Children With Psoriasis Have an Increased Risk for Obesity
A new report shows children with psoriasis have increased health challenges.
-- by Suzanne Boothby
A study of children in nine countries demonstrates that those with psoriasis have an increased risk for gaining weight or becoming obese, regardless of psoriasis severity.
Scientists have found a link with adults in previous studies, but now children are at risk as well.
Psoriasis is both physically and psychologically taxing, as it causes cells to build up rapidly on the surface of the skin creating itchy, dry, red patches that can be painful.
“Adults with psoriasis have an increased risk of obesity, myocardial infarction, stroke, and diabetes mellitus,” the study authors wrote. “Recent studies also suggest the association of psoriasis with obesity in children.”
The Expert Take
Children with psoriasis have an increased risk for complications related to excess fat, according to the study.
“Should further studies show excess adiposity to be a precursor for psoriasis, attempts at early weight loss and lifestyle modification will be important, not only to decrease the risk of metabolic disease but also to modulate the course of pediatric psoriasis,” the study authors wrote.
Being overweight or obese increases an adult’s chances of developing psoriasis. But one study from the Annals of the Rheumatic Diseases reported a link between body mass index, or BMI, and psoriatic arthritis, too.

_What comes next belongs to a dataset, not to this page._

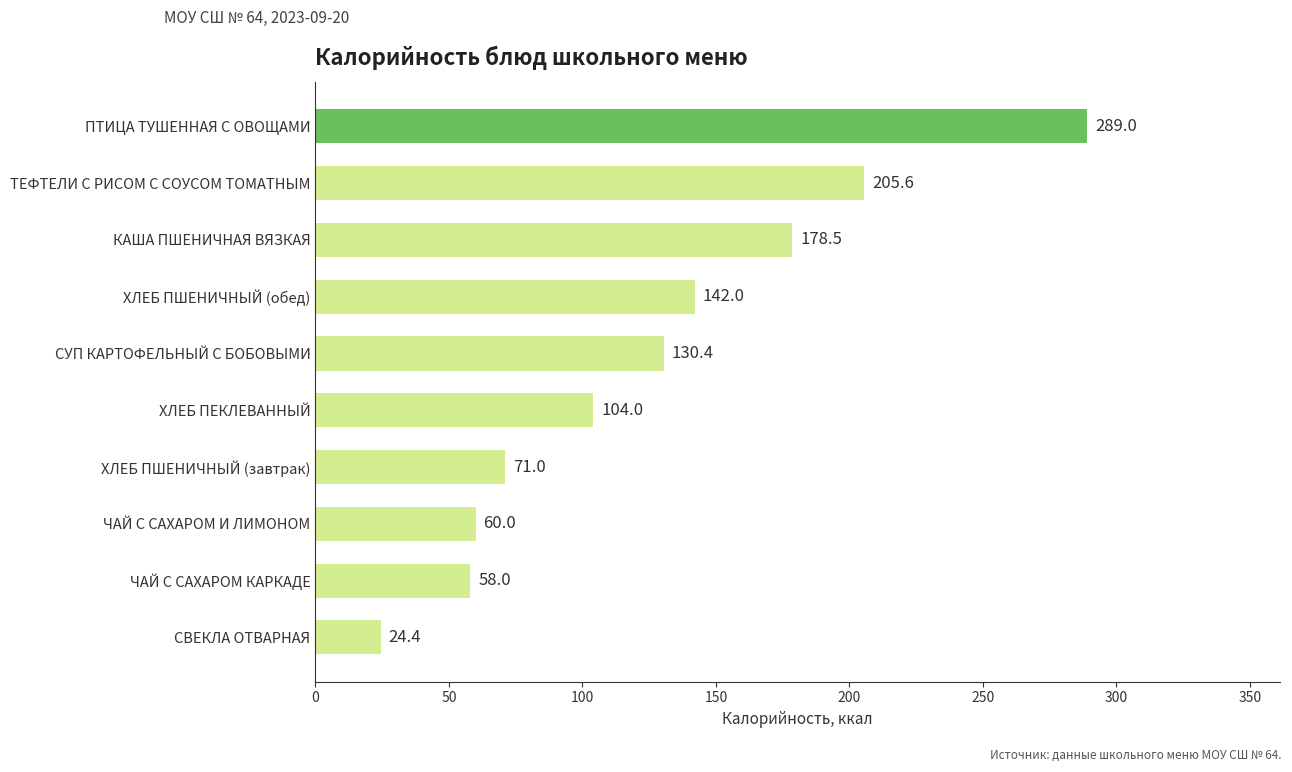

What is the smallest value displayed?

24.4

“We’re now able to say psoriasis patients have an increased risk of psoriatic arthritis if they are heavy,” said study author Thorvardur Jon Love, MD, an assistant professor of rheumatology at Landspitali University Hospital in Reykjavik, Iceland. “Patients—in particular psoriasis patients who are obese—should consider this another reason to lose weight. And in patients with a family history of psoriasis or psoriatic arthritis, physicians should keep in mind that weight loss could benefit [them] in this new way, in addition to other ways we already know.”
Source and Method
Amy S. Paller, M.D., with Northwestern University, Chicago, and colleagues examined the association between excess adiposity (body mass index percentile) and central adiposity (waist circumference percentile and waist-to-height ratio) with pediatric psoriasis severity.
The authors conducted a cross-sectional study of 409 children with psoriasis and 205 control children from nine countries. Psoriasis was classified as mild or severe. Excess adiposity occurred in almost 40 percent of children with psoriasis, as compared to about 20 percent of children in the control group. Additionally, waist-to-height ratio was significantly higher in children with psoriasis than those in the control group, but it was unaffected by psoriasis severity.
Children with severe psoriasis at its worst, but mild psoriasis at enrollment, showed no significant difference in excess or central adiposity than children whose psoriasis remained severe.
The report, published online by Archives of Dermatology, a JAMA Network publication, shows the connection of psoriasis with obesity and children. This information adds to the growing body of evidence that weight management and lifestyle habits are an important ways to curb pediatric psoriasis.
A 2006 study examined the relationship between psoriasis and obesity, and found that loosing weight could improve psoriasis symptoms.
In 2007, scientists published research in the British Journal of Dermatology that looked at the pathophysiology of both psoriasis and obesity, and found they shared many cytokines.